Feb 2, 2021 - Economy

Stock traders return to buy the dip

A trader in front of the stock exchange.

Stock indexes around the globe bounced back on Monday as traders bought the dip in equities following last week's market drubbing.

Why it matters: With hedge funds selling out of top tech names and volatility spiking, there had been worry that the market's bull run could be in danger. Monday's price action showed there is still a contingent of bullish traders willing to bargain hunt after stocks fall.

What happened: Major U.S. stock indexes had their worst weekly decline last week since October, with the S&P 500 down more than 3% from its January all-time high and the Nasdaq down more than 4% from its most recent record high.

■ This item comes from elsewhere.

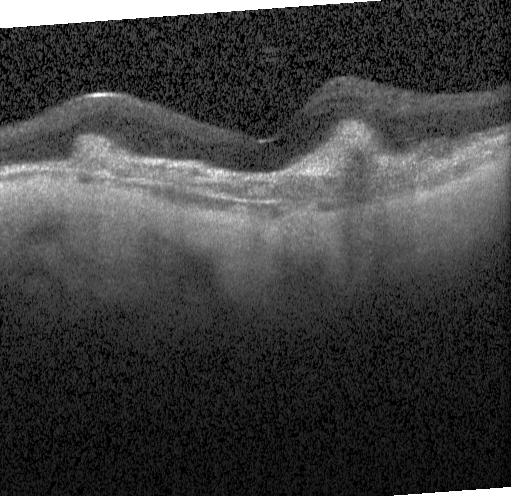

Through the macula · retinal OCT cross-section.
Diagnosis: a choroidal neovascular membrane.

  • On Monday, the S&P 500 jumped by 1.6% and the Nasdaq rose by 2.5%.
  • Major indexes in Europe, Latin America, Africa and Asia also saw solid gains, with the MSCI All-Country World index, which tracks major stock markets in nearly 50 countries, jumping by 1.65% after falling in three of the previous four sessions.

What they're saying: Investors are still largely wearing rose-colored glasses as they look out at the U.S. economy, despite weakness in the U.S. job market and the slow vaccine rollout thus far.

  • "We're seeing the resiliency of the market," Craig Fehr, investment strategist at Edward Jones, told The Canadian Press.
  • "I think we are seeing a bit of the shock and awe settle out today or to start this week, relative to what we saw last week," Fehr said.
  • But the big picture is that the fundamentals remain strong and will likely continue for the rest of 2021, he added.

Where it stands: As earnings season rolls on, S&P 500 companies have posted surprisingly strong results.

  • So far, 82% of companies have reported a positive EPS surprise for the fourth quarter.
  • If that rate holds, it will mark the second-highest percentage of positive EPS surprises since FactSet began tracking the metric in 2008.

Watch this space: The Cboe's volatility index, VIX, declined by 8.6% on Monday, dropping to 30.24. That's well below its levels from late in January — the index gained 45% during the month — but is still well above its levels from December.

  • Some investors expect volatility to edge down this week as many hedge funds have already reduced short positions on stocks that have attracted a tremendous amount of attention on the internet.

The bottom line: “There has always been, in financial markets, a desire on the part of investors to get rich quick and so you may still wind up with isolated incidents in which you wind up with volatile performance of certain assets,” BlueBay Asset Management CIO Mark Dowding told WSJ.